[BEGIN TEXT PASSAGE]

# Monster under the bed



## selling1309 (Mar 30, 2016)

I am wanting to create a Monster under the bed for my haunt this year. I want it to be out of sight until triggered. I have a pneumatic cylinder with an 8" stroke. 

I envision a monster coming out from under the bed, raising his head, and maybe a hand swiping out at the passers. 

I'm thinking a couple of drawer rollers that will slide from under the bed and maybe a bungie cord attached to the back of its head that will raise it when its out far enough. Maybe the hand motion can be created the same way. Perhaps a couple of LED eyes and some sound effects. 

I really don't want this monster to looks childish or funny. I want him to be a legitimate scary monster. I'm not skilled in latex or anything quite like that. I kinda see myself just using a mask and glove. 

Any thoughts, ideas, or input?


----------



## RoxyBlue (Oct 6, 2008)

The hand swiping portion brings to mind the one armed grave grabber prop, which is not pneumatic, but might serve to give you some ideas.

kevin242's version:

http://www.hauntforum.com/showthread.php?t=32989&highlight=grave+grabber

Here is his how-to:

http://hauntforum.com/showthread.php?t=23755&highlight=grave+grabber

CrazedHaunter's version:

http://www.hauntforum.com/showthread.php?t=35182&highlight=grave+grabber

halstaff made a pneumatic grave breaker:

http://www.hauntforum.com/showthread.php?t=25513&highlight=grave+grabber


----------



## Pumpkin5 (Aug 8, 2010)

:jol:I am thinking, glowing eyes and hairy and dark, with lots and lots of teeth! (maybe some slimy goo dripping from it's mouth....)


----------



## ogre49 (Jan 7, 2016)

Coincidentally we are having a monster under the bed /monster in the closet scene in the haunt. Ours will be trying to drag a poor innocent under. I will be watching this thread for inspiration.


----------



## selling1309 (Mar 30, 2016)

I plan to use an arduino for this project. 
You will walk into a childes bedroom and a motion will activate the scene. 
You'll hear a childes voice scream, "Mommy, there's a monster under my bed!!"
Maybe a sound or faint light from under the bed will come on..
Then a reply from mom, "You know there aren't any monsters under the bed. They live in the closet!" 
Then a loud motor or sound will burst from the closet door that will be across the bed scaring everyone from behind. 
I plan to program the Arduino to select between that sketch or a reversed one. 
Monster in the closet- dim light coming from under the door. Placing some shoes on the inside of the door so it looks like something standing there. 
Then Boom! Monster growls and comes out from under the bed ready to attack!


----------



## ogre49 (Jan 7, 2016)

Ours will be a little different. There will be claws trying to pull the child under and there will be a door popper or wiper trying to open the door with LED eyes to be seen in the closet. And just as they leave the scene. around the corner will be an actual door to a hide which an actor will open from inside and lunge out. And yes the child will be calling for mommy to help him or her.


----------

[END TEXT PASSAGE]

▸ **SET TASK A**:
Answer these questions from the monster-under-the-bed thread:
(i) What stroke length does the pneumatic cylinder in the first post have?
(ii) What did halstaff make, according to RoxyBlue's post?
(iii) What does selling1309 plan to use to run the project?

[BEGIN INPUT]

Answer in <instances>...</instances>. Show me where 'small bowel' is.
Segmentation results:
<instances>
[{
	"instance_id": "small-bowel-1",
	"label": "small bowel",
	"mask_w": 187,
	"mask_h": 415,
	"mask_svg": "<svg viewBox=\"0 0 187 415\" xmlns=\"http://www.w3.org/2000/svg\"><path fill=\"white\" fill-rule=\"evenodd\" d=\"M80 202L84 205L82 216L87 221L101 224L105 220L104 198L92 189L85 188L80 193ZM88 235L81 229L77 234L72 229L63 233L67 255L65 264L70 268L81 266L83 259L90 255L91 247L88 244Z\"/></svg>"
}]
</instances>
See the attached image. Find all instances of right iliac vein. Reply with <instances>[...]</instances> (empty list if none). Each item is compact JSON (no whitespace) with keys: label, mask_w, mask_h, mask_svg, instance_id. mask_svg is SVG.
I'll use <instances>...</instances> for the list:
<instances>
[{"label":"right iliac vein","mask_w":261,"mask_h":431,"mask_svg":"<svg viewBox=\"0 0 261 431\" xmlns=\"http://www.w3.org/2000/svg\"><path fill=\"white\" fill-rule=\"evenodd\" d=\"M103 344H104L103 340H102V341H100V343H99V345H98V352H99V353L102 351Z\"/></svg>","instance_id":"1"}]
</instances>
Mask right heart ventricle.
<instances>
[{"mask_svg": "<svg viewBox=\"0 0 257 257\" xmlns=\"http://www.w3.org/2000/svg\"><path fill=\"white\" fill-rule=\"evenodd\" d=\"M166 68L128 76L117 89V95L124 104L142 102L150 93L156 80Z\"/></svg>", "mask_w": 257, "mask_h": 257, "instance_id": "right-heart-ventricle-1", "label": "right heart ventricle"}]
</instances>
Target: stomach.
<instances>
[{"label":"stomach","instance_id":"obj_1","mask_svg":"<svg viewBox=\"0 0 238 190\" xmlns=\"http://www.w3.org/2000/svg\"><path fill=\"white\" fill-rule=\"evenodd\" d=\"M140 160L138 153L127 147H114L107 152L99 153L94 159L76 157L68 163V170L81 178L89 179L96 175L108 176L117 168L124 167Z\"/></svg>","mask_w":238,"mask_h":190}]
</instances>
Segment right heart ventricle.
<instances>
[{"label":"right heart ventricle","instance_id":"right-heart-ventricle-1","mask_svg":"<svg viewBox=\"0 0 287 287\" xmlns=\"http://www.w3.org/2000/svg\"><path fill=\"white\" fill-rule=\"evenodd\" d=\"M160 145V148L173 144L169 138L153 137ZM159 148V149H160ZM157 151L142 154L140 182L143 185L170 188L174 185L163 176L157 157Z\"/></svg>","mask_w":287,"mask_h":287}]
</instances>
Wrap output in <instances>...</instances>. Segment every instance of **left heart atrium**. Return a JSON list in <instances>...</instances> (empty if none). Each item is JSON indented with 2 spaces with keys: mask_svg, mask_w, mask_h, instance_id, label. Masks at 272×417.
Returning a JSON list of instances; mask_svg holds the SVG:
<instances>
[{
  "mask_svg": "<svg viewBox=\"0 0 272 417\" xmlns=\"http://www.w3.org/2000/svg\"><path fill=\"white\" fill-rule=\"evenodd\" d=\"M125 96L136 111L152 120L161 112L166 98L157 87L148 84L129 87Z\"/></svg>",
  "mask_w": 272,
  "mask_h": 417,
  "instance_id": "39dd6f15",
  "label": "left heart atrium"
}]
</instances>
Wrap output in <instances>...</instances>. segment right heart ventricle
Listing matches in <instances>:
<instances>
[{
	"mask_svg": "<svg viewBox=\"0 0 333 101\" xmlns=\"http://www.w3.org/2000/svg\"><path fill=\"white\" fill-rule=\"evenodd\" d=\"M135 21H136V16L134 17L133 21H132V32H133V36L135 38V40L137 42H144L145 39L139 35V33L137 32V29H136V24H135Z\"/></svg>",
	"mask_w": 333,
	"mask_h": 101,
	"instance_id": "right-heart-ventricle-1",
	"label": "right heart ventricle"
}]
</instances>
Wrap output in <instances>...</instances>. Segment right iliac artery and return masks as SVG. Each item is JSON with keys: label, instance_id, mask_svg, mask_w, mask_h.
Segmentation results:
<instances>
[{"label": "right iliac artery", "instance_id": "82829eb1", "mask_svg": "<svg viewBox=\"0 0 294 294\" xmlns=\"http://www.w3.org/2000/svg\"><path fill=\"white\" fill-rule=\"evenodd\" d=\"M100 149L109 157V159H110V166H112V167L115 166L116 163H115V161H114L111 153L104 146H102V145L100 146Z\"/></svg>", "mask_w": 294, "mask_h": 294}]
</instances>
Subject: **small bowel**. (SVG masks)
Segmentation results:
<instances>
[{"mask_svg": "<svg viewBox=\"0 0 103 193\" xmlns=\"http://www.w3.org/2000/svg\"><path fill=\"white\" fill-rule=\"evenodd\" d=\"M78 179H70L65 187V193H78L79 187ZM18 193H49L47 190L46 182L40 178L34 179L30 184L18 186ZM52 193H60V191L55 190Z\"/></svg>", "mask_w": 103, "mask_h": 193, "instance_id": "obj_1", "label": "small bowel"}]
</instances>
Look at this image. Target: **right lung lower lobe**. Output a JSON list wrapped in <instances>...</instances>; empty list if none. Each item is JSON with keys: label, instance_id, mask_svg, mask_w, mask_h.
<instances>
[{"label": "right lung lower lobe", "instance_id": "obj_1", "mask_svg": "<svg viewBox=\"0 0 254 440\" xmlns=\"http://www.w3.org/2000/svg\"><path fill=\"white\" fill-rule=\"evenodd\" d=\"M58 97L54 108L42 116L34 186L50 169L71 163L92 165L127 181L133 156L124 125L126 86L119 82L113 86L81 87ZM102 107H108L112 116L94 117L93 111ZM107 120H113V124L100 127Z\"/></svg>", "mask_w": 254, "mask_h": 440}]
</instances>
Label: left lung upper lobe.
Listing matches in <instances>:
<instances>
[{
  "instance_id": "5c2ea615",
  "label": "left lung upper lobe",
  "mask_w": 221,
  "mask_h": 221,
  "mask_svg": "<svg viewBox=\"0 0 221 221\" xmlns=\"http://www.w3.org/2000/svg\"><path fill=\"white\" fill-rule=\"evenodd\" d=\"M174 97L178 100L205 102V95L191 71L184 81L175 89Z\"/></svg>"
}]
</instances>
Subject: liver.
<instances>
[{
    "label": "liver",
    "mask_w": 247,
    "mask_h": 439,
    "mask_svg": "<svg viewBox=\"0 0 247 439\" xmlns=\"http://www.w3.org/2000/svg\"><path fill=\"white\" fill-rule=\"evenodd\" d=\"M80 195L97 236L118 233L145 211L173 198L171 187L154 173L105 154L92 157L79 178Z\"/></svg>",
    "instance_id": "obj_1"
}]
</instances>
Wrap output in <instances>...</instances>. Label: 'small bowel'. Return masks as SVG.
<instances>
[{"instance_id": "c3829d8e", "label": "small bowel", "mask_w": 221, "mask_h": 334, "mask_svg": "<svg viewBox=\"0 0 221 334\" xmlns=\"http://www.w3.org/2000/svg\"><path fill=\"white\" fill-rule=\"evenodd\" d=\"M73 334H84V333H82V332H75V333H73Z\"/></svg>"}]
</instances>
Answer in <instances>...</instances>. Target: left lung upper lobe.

[END INPUT]

▸ **SET TASK B**: Which lines of the records contain the word "image"? Report each one in full.

▸ **OUTPUT A**:
(i) 8 inches (8").
(ii) A pneumatic grave breaker.
(iii) An Arduino.

▸ **OUTPUT B**:
See the attached image. Find all instances of right iliac vein. Reply with <instances>[...]</instances> (empty list if none). Each item is compact JSON (no whitespace) with keys: label, mask_w, mask_h, mask_svg, instance_id. mask_svg is SVG.
Look at this image. Target: **right lung lower lobe**. Output a JSON list wrapped in <instances>...</instances>; empty list if none. Each item is JSON with keys: label, instance_id, mask_svg, mask_w, mask_h.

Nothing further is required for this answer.